> _EXERCISE OBJECTIVE_:
Swap "bounding box" for "enclosing box" everywhere it occurs in the listing below, then give back all its lines with nothing else altered.

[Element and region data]
☆ ☆ ☆

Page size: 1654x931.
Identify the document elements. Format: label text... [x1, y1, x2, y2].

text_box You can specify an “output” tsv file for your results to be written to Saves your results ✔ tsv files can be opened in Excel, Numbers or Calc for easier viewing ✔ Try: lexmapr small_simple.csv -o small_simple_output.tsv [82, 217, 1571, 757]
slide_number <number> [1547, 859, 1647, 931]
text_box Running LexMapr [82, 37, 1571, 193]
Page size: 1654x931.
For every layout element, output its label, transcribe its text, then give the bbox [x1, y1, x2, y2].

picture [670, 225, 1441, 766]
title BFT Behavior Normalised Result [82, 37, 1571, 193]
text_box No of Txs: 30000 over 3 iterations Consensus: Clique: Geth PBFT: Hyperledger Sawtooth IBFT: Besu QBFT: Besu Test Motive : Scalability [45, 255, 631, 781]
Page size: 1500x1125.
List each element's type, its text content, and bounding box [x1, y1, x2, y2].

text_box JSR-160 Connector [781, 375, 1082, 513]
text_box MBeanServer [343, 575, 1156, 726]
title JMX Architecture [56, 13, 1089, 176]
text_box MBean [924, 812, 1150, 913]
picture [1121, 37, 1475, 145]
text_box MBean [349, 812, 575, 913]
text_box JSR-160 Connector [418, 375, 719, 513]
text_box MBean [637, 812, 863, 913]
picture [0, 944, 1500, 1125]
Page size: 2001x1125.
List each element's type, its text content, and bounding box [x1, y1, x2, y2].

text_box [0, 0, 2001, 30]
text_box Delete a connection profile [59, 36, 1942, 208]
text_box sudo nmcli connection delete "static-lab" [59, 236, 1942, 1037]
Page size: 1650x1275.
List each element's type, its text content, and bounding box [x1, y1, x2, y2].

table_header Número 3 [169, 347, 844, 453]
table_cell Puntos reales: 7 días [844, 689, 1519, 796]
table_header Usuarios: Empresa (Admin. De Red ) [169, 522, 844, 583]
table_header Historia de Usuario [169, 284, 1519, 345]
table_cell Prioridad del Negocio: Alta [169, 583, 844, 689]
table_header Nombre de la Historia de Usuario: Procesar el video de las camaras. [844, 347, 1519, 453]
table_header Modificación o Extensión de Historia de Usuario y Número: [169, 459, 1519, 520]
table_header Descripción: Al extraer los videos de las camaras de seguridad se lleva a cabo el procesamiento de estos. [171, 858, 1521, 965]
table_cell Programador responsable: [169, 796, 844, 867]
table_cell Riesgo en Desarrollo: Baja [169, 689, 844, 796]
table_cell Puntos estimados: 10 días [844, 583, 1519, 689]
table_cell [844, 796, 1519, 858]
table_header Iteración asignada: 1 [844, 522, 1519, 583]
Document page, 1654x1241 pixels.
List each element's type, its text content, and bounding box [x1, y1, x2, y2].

☆ ☆ ☆

> _EXERCISE RESULT_:
Page size: 1654x931.
Identify the document elements. Format: label text... [x1, y1, x2, y2].

text_box You can specify an “output” tsv file for your results to be written to Saves your results ✔ tsv files can be opened in Excel, Numbers or Calc for easier viewing ✔ Try: lexmapr small_simple.csv -o small_simple_output.tsv [82, 217, 1571, 757]
slide_number <number> [1547, 859, 1647, 931]
text_box Running LexMapr [82, 37, 1571, 193]
Page size: 1654x931.
For every layout element, output its label, transcribe its text, then give the bbox [x1, y1, x2, y2].

picture [670, 225, 1441, 766]
title BFT Behavior Normalised Result [82, 37, 1571, 193]
text_box No of Txs: 30000 over 3 iterations Consensus: Clique: Geth PBFT: Hyperledger Sawtooth IBFT: Besu QBFT: Besu Test Motive : Scalability [45, 255, 631, 781]
Page size: 1500x1125.
List each element's type, its text content, and enclosing box [x1, y1, x2, y2].

text_box JSR-160 Connector [781, 375, 1082, 513]
text_box MBeanServer [343, 575, 1156, 726]
title JMX Architecture [56, 13, 1089, 176]
text_box MBean [924, 812, 1150, 913]
picture [1121, 37, 1475, 145]
text_box MBean [349, 812, 575, 913]
text_box JSR-160 Connector [418, 375, 719, 513]
text_box MBean [637, 812, 863, 913]
picture [0, 944, 1500, 1125]
Page size: 2001x1125.
List each element's type, its text content, and enclosing box [x1, y1, x2, y2].

text_box [0, 0, 2001, 30]
text_box Delete a connection profile [59, 36, 1942, 208]
text_box sudo nmcli connection delete "static-lab" [59, 236, 1942, 1037]
Page size: 1650x1275.
List each element's type, its text content, and enclosing box [x1, y1, x2, y2].

table_header Número 3 [169, 347, 844, 453]
table_cell Puntos reales: 7 días [844, 689, 1519, 796]
table_header Usuarios: Empresa (Admin. De Red ) [169, 522, 844, 583]
table_header Historia de Usuario [169, 284, 1519, 345]
table_cell Prioridad del Negocio: Alta [169, 583, 844, 689]
table_header Nombre de la Historia de Usuario: Procesar el video de las camaras. [844, 347, 1519, 453]
table_header Modificación o Extensión de Historia de Usuario y Número: [169, 459, 1519, 520]
table_header Descripción: Al extraer los videos de las camaras de seguridad se lleva a cabo el procesamiento de estos. [171, 858, 1521, 965]
table_cell Programador responsable: [169, 796, 844, 867]
table_cell Riesgo en Desarrollo: Baja [169, 689, 844, 796]
table_cell Puntos estimados: 10 días [844, 583, 1519, 689]
table_cell [844, 796, 1519, 858]
table_header Iteración asignada: 1 [844, 522, 1519, 583]
Document page, 1654x1241 pixels.
List each element's type, its text content, and enclosing box [x1, y1, x2, y2].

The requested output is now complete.